Sonderpreis für ihr Klimaschutz-Engagement : Deutscher Nachhaltigkeitspreis für Greta Thunberg

Der Deutsche Nachhaltigkeitspreis 2019 ist am Freitagabend unter anderem an Greta Thunberg verliehen worden. Die 16-jährige Schwedin bekam den Sonderpreis des Nachhaltigkeitspreises für ihr Klimaschutz-Engagement.

Mit dem Ehrenpreis des Nachhaltigkeitspreises wurden in diesem Jahr Bundespräsident a. D. Joachim Gauck, Umweltaktivistin Paula Caballero, Simply Red-Sänger Mick Hucknall und Architekt Bjarke Ingels ausgezeichnet.

Der Deutsche Nachhaltigkeitspreis für Unternehmen ging an das Industrieunternehmen fischerwerke aus Waldachtal, den Hersteller von Senf- und Feinkostspezialitäten Develey aus Unterhaching und den Tofu-Produzenten Taifun-Tofu aus Freiburg. Der Neubau der Alnatura Arbeitswelt in Darmstadt erhielt den Deutschen Nachhaltigkeitspreis für Architektur.

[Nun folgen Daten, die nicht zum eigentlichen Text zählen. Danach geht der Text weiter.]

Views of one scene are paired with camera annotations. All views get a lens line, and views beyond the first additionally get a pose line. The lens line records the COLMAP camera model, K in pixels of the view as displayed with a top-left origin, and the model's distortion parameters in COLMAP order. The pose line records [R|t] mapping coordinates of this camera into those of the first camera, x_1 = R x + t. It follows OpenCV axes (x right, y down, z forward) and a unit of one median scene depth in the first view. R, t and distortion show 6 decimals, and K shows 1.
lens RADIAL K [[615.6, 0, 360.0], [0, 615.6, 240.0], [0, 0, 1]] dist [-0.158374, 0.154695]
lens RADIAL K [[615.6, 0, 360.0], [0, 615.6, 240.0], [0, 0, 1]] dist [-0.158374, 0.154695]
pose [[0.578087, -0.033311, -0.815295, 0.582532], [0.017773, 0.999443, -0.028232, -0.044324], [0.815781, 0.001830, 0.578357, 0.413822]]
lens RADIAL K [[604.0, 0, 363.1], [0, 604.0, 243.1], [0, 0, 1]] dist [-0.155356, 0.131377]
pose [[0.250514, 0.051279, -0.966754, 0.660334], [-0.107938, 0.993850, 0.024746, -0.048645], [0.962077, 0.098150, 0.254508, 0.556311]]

Sieger des Deutschen Nachhaltigkeitspreises für Städte und Gemeinden wurden in diesem Jahr Osnabrück, Aschaffenburg und Bad Berleburg. Der Deutsche Nachhaltigkeitspreis Forschung ging an das Projekt Elevate des Vereins Sozialhelden in Berlin.

Bremen und die GLS Bank erhielten gemeinsam mit ihren Partnern Durban in Südafrika und Bio Foods aus Sri Lanka den Deutschen Nachhaltigkeitspreis Globale Partnerschaften. Initiator des Preises ist der ZDF-Wissenschaftsjournalist Stefan Schulze-Hausmann.

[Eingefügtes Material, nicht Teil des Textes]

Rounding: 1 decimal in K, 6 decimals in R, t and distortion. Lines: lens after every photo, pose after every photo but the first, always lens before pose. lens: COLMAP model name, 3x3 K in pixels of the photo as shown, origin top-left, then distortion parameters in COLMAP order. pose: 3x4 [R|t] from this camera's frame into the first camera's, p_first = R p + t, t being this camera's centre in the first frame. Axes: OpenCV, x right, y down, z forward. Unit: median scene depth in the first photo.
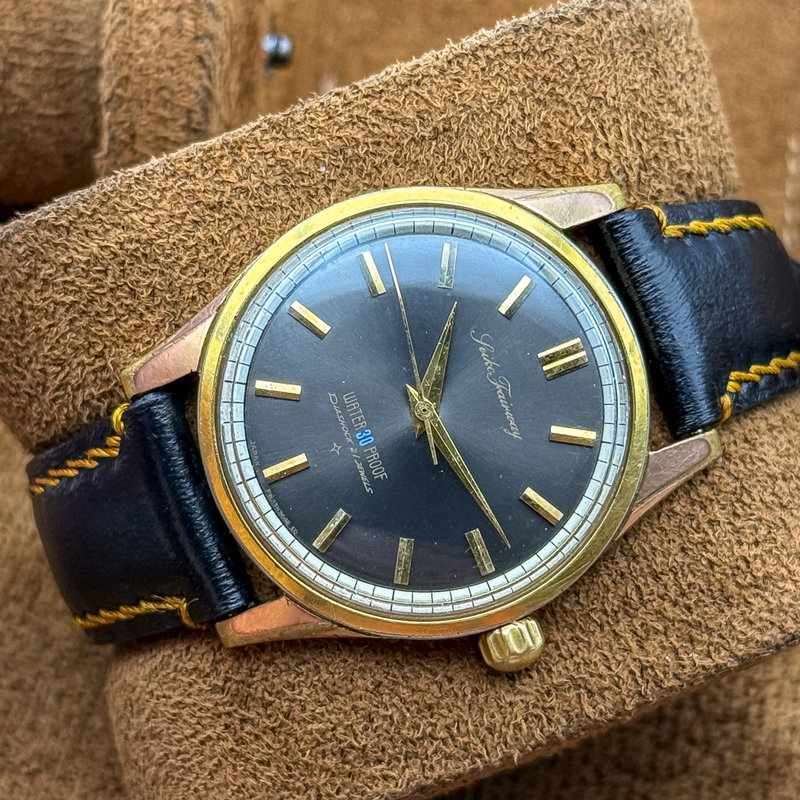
lens RADIAL K [[2669.4, 0, 400.0], [0, 2669.4, 400.0], [0, 0, 1]] dist [0.060441, 1.236264]
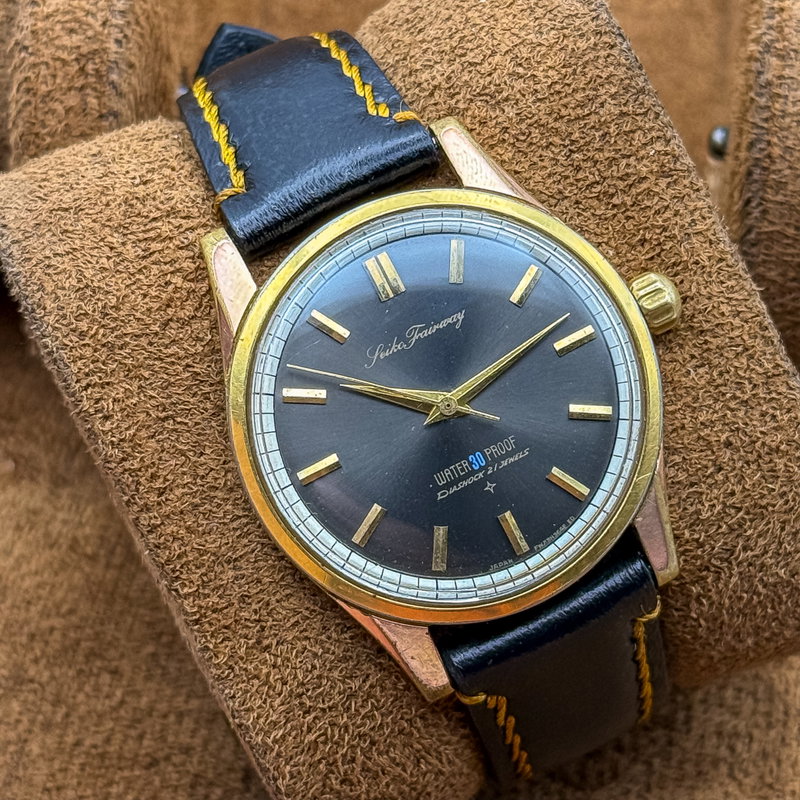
lens RADIAL K [[2669.4, 0, 400.0], [0, 2669.4, 400.0], [0, 0, 1]] dist [0.060441, 1.236264]
pose [[-0.090536, -0.995892, -0.001801, 0.014349], [0.988826, -0.090109, 0.118758, -0.133129], [-0.118432, 0.008971, 0.992922, -0.027983]]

Die Auszeichnungen wurden am Freitagabend bei einer Gala vor 1200 Gästen in Düsseldorf übergeben werden. Greta Thunberg konnte den Preis allerdings nicht persönlich in Empfang nehmen - sie ist zurzeit noch auf einer Segelreise zurück aus den USA Richtung Europa. Der Deutsche Nachhaltigkeitspreis ist die nationale Auszeichnung für Spitzenleistungen der Nachhaltigkeit in Wirtschaft, Kommunen und Forschung.

Er wird von der gleichnamigen Stiftung vergeben. Darin arbeiten Bundesregierung, kommunale Spitzenverbänden, Wirtschaftsvereinigungen, zivilgesellschaftlichen Organisationen und Forschungseinrichtungen zusammen.